Planejamento e formação caminham de mãos dadas, pois ao analisarmos nossas práticas (avaliação) e estabelecermos direções para o trabalho (planejamento de atividades), estamos intervindo de maneira direta no campo e em nossos modos de lidar com situações cotidianas, tanto as previstas quanto as inusitadas. Há de se pensar, nesse sentido, a razão pela qual o PL fica tão constringido na docência e privado de práticas coletivas, como espaços de diálogo entre os trabalhadores.

PL, reuniões pedagógicas e outros dispositivos, assim como a COSATE, podem se constituir em espaços de diálogo, nos quais se oferece um cenário aos sujeitos, confrontando- os com suas próprias experiências, seus contextos ambientais e circunstâncias de vida. Os espaços dialogais de formação produzem circunstâncias de interação renovadas, nas quais o sujeito se confronta com o outro, consigo mesmo e com aquele que havia sido em uma situação anterior. Compartilhando experiências, os sujeitos começam a pensar em suas práticas cotidianas e a compor diferentes modos de agir. Nessa perspectiva, promovendo espaços de diálogo, aproximamo-nos de uma concepção de gestão que não é anterior e nem se separa do próprio trabalho.

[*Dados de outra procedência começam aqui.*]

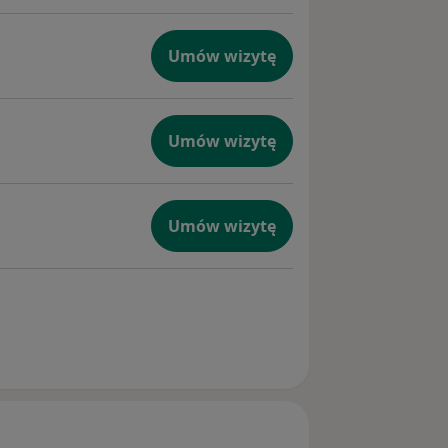
Umów wizytę
Umów wizytę
Umów wizytę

Propostas oferecidas como pacotes de conhecimentos a serem aplicados, apesar de bem intencionadas e eventualmente fundamentadas em práticas que se deram em algum contexto, não caminham na direção que estamos apontando de valorização do saber-fazer dos trabalhadores. Entendemos que a formação deve ser pautada em problemas que se produzem no cotidiano, porque, mesmo que as situações especificamente tratadas não sejam aplicáveis em larga escala, elas dizem de como se experimenta o trabalho em determinadas circunstâncias.

Se não há uma receita de bolo a seguir ou um pacote de conhecimentos a serem transferidos/distribuídos, com o que se trabalha em um curso de formação em saúde do trabalhador? Com analisadores que se constroem para realizar análises coletivas dos processos de trabalho, possibilitando borramento dos limites das relações instituídas e estabelecimento de novas formas de organização.